Data for analysis =
━━━━━━━━━━━━━━━━━━━━━━━━━━━━━━

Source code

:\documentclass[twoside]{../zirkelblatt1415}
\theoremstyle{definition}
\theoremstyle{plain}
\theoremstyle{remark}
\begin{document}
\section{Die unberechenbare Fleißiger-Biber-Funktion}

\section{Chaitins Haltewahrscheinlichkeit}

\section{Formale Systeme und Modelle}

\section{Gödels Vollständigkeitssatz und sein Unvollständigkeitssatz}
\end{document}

━━━━━━━━━━━━━━━━━━━━━━━━━━━━━━

Exercise =
Could you copy every record above exactly as written?

Written answer =
Source code

:\documentclass[twoside]{../zirkelblatt1415}
\theoremstyle{definition}
\theoremstyle{plain}
\theoremstyle{remark}
\begin{document}
\section{Die unberechenbare Fleißiger-Biber-Funktion}

\section{Chaitins Haltewahrscheinlichkeit}

\section{Formale Systeme und Modelle}

\section{Gödels Vollständigkeitssatz und sein Unvollständigkeitssatz}
\end{document}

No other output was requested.